Verilen metin.
Kuşak Yol Girişimi ya da Çin usûlü emperyalizm (4)

Birol OĞUZ

Çin’in muhteşem projesi Kuşak Yol Girişimi (KYG) üzerine bugüne kadar üç yazı kaleme aldık, Enerji Günlüğü’nde yayınlandı.

Dünya ticaretine geliştirici anlamda etkileri, çok sayıda az gelişmiş ülkeye faydalı dokunuşları gibi olumlu yönlerinin dışında, bu girişim özellikle Afrika kıtasındaki paydaşlar ve düşük gelirli ülkeler için tam bir emperyal müdahale vurgusunu yapmaya çalıştık. Bu projeye 2000’lerin Marshall Planı diyenler de az değil ayrıca.

Bu arada, Afrika kıtasında ABD/Fransa ile Rusya/Çin mücadelelerinin nasıl alevlendiği, son dönemdeki iki ayrı darbe ile iyice açığa çıkmış durumda. Emperyaller tepişiyor, emperyallenenler ise maalesef ezilmeye devam ediyor.

Gelelim KYG’nin ülkemizi ilgilendiren taraflarını didiklemeye...

Daha önce de belirtmiştik, Türkiye Kuşak Yol Girişimi KYG’nin Orta Koridor ayağında yer alıyor. Türkiye’nin konumuna bakınca, projenin bütünü açısından oldukça da önemli bir kısımdan söz ettiğimizin altını çizelim. Çünkü bu koridor sayesinde Çin’den Avrupa’ya ulaşım mesafesinin kısalması ve sürenin15 gün civarına indirilmesi hedefleniyor ki bu önemli bir maliyet avantajı sağlıyor.

TÜRK DIŞİŞLERİ’NİN OLUMLU YAKLAŞIMI

T.C. Dışişleri Bakanlığı sitesinde, girişim ile ilgili oldukça olumlu görüşler yer alıyor. Bu değerlendirmelerin, projelerle ilgili kısmını olduğu gibi alıntılamakta fayda var:

“…ülkemizi Orta Asya üzerinden Çin’e bağlayan Orta Koridor bağlamında, Asya ve Avrupa’yı birbirine bağlayan Marmaray, 26 Ağustos 2016 tarihinde açılışı yapılan Yavuz Sultan Selim Köprüsü, 20 Aralık 2016 tarihinde hizmete giren Avrasya Tüp Geçit’i ve 29 Ekim 2018 tarihinde açılışı yapılan İstanbul Havalimanı, tamamlanmış projeler arasında olup, Çanakkale Boğazı Köprüsü (açıldı ama sitede bu şekilde yer alıyor), Üç Katlı Tüp Geçit Projesi, Filyos (Zonguldak), Çandarlı (İzmir) ve Mersin Limanları inşası ve yine Asya ve Avrupa’yı birbirine bağlayacak olan ‘Edirne - Kars Hızlı Tren ve Bağlantıları Demiryolu Projesi’ne yönelik çalışmalar ise halen sürdürülmektedir.”

Gösterilen kayıtlar.
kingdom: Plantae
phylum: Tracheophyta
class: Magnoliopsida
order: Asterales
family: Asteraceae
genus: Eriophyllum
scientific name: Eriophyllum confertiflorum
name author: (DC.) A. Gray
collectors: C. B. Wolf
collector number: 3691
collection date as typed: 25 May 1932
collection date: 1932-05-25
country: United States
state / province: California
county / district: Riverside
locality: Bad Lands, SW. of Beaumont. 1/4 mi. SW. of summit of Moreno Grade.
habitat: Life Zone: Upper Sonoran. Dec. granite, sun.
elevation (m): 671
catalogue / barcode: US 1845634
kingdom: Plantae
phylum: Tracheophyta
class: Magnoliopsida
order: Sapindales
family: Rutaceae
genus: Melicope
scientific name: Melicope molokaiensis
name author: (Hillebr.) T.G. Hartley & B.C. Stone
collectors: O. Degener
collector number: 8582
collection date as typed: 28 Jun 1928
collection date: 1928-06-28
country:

Verilen görevler.
1. Kuşak Yol Girişimi yazısında "Kuşak Yol Girişimi ya" ifadesinden "ezilmeye devam ediyor." ifadesine kadar olan kısmı hiç değiştirmeden aynen yazın.
2. Kuşak Yol Girişimi yazısını, son cümlesinden sonra kaldığı yerden sürdürün.
Bu materyal, Kuşak Yol Girişimi yazısından ayrı ve bağımsızdır.

Görev yanıtları.
1.
Kuşak Yol Girişimi ya da Çin usûlü emperyalizm (4)

Birol OĞUZ

Çin’in muhteşem projesi Kuşak Yol Girişimi (KYG) üzerine bugüne kadar üç yazı kaleme aldık, Enerji Günlüğü’nde yayınlandı.

Dünya ticaretine geliştirici anlamda etkileri, çok sayıda az gelişmiş ülkeye faydalı dokunuşları gibi olumlu yönlerinin dışında, bu girişim özellikle Afrika kıtasındaki paydaşlar ve düşük gelirli ülkeler için tam bir emperyal müdahale vurgusunu yapmaya çalıştık. Bu projeye 2000’lerin Marshall Planı diyenler de az değil ayrıca.

Bu arada, Afrika kıtasında ABD/Fransa ile Rusya/Çin mücadelelerinin nasıl alevlendiği, son dönemdeki iki ayrı darbe ile iyice açığa çıkmış durumda. Emperyaller tepişiyor, emperyallenenler ise maalesef ezilmeye devam ediyor.

2.
Görüldüğü gibi bizim prestij projelerimizin hemen hepsi aynı zamanda KYG’ye hizmet ediyor. İşin ilginci, Türkiye’nin Orta Koridor Projesi, Çin’in KYG’sini ilk kez açıkladığı 2013 yılından önceye dayanıyor.

Evet, Türkiye 1990’lardan itibaren projelendirdiği, Türk dünyası ile birlikte tarihi İpek Yolunu tekrardan oluşturma girişimleri kapsamında kendi Orta Koridor projesini başlatmıştı. Bu çerçevede önce Ankara-İstanbul Hızlı Tren Projesinde, sonrasında Kars-Edirne Tren Yolu projelerinde Çin ile iş birliğine başlamıştı.

BENZERLİKLER FARKLILIKLAR: KYG VE HGOK

Aslında Türkiye’nin Orta Koridoru ile KYG kapsamındaki Orta Koridor farklı güzergahlar. 2015 yılında Çin ile imzalanan mutabakat ile Türkiye KYG’ye resmi olarak dahil olurken, Çin tarafı Ankara’nın taleplerine olumlu yaklaşmış, Türkiye’nin Hazar Geçişli Orta Koridor (HGOK) projesine, diğerini de bozmayacak şekilde olumlu yaklaşmıştı.

Hatta imzalanan mutabakatın ismi, “Türkiye Cumhuriyeti Hükümeti ile Çin Halk Cumhuriyeti Hükümeti Arasında İpek Yolu Ekonomik Kuşağı ve 21. Yüzyıl Deniz İpek Yolu ile Orta Koridor Girişiminin Uyumlaştırılmasına İlişkin Mutabakat Muhtırası” olarak belirtilmişti. Yani iki farklı projeyi birlikte çalıştırmak üzere anlaşmıştı Çin ve Türkiye tarafı.

Peki bu projelerin birbirleriyle örtüşmeyen başka yönleri yok mu? Var elbette ve bu çerçevede aradaki en temel fark Hazar geçişi.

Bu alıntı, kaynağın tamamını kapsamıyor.